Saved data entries
*** Begin section ***

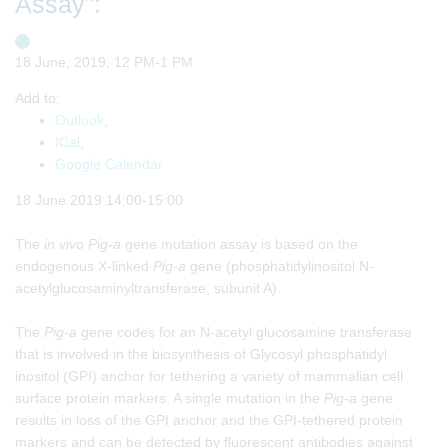
Assay":
18 June, 2019, 12 PM-1 PM
Add to:
Outlook
,
ICal
,
Google Calendar
18 June 2019 14:00-15:00
The
in vivo
Pig-a
gene mutation assay is based on the
endogenous X-linked
Pig-a
gene (phosphatidylinositol N-
acetylglucosaminyltransferase, subunit A).
The
Pig-a
gene codes for an N-acetyl glucosamine transferase
that is involved in the biosynthesis of Glycosyl phosphatidyl
inositol (GPI) anchor for tethering a variety of mammalian cell
surface protein markers. A single mutation in the
Pig-a
gene
results in loss of the GPI anchor and the GPI-tethered protein
markers and can be detected by fluorescent antibodies against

*** End section ***

*Work instruction*: The required output is each record above, reproduced exactly, without its pictures.

*Result for this exercise*:
Assay":
18 June, 2019, 12 PM-1 PM
Add to:
Outlook
,
ICal
,
Google Calendar
18 June 2019 14:00-15:00
The
in vivo
Pig-a
gene mutation assay is based on the
endogenous X-linked
Pig-a
gene (phosphatidylinositol N-
acetylglucosaminyltransferase, subunit A).
The
Pig-a
gene codes for an N-acetyl glucosamine transferase
that is involved in the biosynthesis of Glycosyl phosphatidyl
inositol (GPI) anchor for tethering a variety of mammalian cell
surface protein markers. A single mutation in the
Pig-a
gene
results in loss of the GPI anchor and the GPI-tethered protein
markers and can be detected by fluorescent antibodies against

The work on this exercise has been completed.